▸ **Work required**: The answer should be an exact repeat of the stretch of material below from the line containing "<source format=kicad_sch>" through the line containing "(at 114.3 83.8199 0)".
==============================
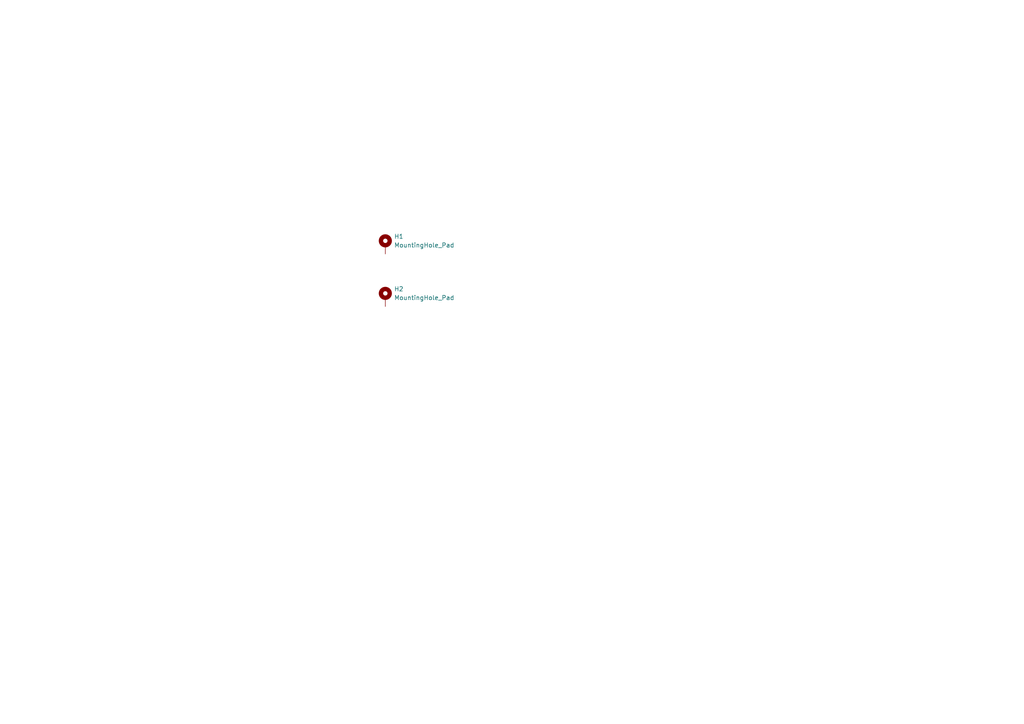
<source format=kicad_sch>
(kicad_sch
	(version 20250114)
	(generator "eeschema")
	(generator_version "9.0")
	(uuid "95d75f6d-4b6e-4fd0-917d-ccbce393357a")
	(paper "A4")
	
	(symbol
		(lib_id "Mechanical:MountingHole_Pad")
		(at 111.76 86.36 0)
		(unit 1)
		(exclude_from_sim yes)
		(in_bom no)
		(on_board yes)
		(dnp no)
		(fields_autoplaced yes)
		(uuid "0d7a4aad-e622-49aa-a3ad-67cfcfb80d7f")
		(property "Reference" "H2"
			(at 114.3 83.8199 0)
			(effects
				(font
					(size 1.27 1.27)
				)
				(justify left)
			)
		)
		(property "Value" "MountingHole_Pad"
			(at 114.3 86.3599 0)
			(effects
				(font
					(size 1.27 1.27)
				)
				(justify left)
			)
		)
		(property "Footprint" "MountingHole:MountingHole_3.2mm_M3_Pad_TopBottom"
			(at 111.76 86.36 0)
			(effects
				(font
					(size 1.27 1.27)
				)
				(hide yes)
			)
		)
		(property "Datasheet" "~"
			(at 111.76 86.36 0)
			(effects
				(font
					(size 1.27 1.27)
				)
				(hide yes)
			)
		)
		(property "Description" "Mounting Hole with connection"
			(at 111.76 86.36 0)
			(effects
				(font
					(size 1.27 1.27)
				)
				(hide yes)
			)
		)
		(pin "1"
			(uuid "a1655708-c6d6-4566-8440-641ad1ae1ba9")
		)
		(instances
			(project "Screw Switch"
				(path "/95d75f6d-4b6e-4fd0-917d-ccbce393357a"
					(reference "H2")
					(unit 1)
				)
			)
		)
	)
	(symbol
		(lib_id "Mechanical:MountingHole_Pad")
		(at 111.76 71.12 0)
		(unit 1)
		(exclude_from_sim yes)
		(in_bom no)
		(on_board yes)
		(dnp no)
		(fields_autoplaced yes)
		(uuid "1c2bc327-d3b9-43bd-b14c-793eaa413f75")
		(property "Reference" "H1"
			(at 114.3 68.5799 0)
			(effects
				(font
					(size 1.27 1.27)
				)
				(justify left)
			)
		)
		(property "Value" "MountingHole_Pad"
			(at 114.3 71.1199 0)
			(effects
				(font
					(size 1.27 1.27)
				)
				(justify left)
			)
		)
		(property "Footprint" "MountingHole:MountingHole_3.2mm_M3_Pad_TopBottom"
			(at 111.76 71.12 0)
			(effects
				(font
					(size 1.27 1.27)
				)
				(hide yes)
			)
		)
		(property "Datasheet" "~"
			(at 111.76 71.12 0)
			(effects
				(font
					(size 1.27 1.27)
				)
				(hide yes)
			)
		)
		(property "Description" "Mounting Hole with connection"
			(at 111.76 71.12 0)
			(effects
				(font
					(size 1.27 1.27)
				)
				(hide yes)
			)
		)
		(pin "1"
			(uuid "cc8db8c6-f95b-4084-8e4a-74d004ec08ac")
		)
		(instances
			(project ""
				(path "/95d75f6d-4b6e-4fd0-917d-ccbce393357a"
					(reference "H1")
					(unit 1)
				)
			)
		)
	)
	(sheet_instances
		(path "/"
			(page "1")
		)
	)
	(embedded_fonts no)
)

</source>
==============================
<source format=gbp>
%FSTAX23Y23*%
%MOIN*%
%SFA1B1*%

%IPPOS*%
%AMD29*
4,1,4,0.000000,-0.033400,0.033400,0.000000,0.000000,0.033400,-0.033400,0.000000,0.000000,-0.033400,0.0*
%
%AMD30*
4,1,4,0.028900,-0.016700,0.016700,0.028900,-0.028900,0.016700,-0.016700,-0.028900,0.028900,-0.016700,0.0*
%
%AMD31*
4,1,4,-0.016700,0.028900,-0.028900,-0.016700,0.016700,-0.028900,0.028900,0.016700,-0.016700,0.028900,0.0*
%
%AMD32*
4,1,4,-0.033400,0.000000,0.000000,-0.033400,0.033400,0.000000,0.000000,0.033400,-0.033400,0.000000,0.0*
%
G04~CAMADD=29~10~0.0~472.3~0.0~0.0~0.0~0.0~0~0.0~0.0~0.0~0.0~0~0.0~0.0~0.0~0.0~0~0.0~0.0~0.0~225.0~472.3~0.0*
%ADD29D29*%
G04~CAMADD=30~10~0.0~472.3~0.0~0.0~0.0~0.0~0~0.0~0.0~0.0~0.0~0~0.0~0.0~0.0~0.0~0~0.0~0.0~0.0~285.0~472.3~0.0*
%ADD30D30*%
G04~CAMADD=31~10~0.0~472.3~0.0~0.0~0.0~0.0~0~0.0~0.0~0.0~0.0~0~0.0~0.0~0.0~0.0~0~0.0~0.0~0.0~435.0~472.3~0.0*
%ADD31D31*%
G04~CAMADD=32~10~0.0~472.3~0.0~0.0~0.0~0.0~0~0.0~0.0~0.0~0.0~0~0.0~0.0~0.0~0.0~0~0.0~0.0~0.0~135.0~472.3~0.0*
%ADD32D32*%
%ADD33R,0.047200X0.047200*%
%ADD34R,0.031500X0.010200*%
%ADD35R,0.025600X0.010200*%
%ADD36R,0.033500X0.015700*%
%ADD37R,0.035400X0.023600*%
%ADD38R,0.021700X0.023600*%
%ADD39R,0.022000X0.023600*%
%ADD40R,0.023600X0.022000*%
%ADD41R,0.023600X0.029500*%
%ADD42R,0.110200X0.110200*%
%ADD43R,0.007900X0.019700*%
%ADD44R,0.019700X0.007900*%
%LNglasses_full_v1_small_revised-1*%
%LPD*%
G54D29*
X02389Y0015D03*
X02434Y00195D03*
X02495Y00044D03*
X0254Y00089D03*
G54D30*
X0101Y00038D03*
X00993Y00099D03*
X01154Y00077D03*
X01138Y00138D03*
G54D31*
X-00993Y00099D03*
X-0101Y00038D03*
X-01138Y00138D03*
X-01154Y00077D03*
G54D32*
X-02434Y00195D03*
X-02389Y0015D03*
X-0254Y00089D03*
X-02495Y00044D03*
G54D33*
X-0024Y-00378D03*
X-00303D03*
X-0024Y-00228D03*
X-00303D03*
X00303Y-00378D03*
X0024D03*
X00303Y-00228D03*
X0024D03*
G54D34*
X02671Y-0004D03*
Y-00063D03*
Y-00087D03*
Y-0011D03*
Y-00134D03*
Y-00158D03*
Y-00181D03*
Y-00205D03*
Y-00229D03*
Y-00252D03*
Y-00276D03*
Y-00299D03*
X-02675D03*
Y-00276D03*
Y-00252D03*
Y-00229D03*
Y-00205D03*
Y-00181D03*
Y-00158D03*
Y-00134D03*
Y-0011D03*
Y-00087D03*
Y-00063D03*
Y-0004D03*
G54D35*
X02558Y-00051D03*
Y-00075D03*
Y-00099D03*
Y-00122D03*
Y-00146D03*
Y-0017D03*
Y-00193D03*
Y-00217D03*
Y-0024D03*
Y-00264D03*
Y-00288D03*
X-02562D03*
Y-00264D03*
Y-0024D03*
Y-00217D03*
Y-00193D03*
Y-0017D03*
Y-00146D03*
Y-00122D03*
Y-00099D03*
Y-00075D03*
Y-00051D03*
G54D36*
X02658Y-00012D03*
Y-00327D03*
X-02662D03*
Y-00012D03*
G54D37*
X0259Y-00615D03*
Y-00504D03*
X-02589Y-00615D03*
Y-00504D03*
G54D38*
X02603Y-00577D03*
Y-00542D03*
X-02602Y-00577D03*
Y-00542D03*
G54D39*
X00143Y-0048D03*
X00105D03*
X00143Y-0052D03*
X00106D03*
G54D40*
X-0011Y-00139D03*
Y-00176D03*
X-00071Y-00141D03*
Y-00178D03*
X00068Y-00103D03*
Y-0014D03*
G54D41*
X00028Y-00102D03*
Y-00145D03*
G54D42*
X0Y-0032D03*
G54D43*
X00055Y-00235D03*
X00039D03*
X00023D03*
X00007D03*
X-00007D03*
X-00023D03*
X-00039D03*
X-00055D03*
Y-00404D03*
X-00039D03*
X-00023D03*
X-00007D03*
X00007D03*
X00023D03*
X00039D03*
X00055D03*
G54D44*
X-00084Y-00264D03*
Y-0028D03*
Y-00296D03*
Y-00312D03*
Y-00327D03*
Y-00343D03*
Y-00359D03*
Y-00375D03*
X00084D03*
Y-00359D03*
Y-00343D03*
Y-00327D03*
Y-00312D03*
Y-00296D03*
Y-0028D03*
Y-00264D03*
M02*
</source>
==============================
▸ **Task solution**:
<source format=kicad_sch>
(kicad_sch
	(version 20250114)
	(generator "eeschema")
	(generator_version "9.0")
	(uuid "95d75f6d-4b6e-4fd0-917d-ccbce393357a")
	(paper "A4")
	
	(symbol
		(lib_id "Mechanical:MountingHole_Pad")
		(at 111.76 86.36 0)
		(unit 1)
		(exclude_from_sim yes)
		(in_bom no)
		(on_board yes)
		(dnp no)
		(fields_autoplaced yes)
		(uuid "0d7a4aad-e622-49aa-a3ad-67cfcfb80d7f")
		(property "Reference" "H2"
			(at 114.3 83.8199 0)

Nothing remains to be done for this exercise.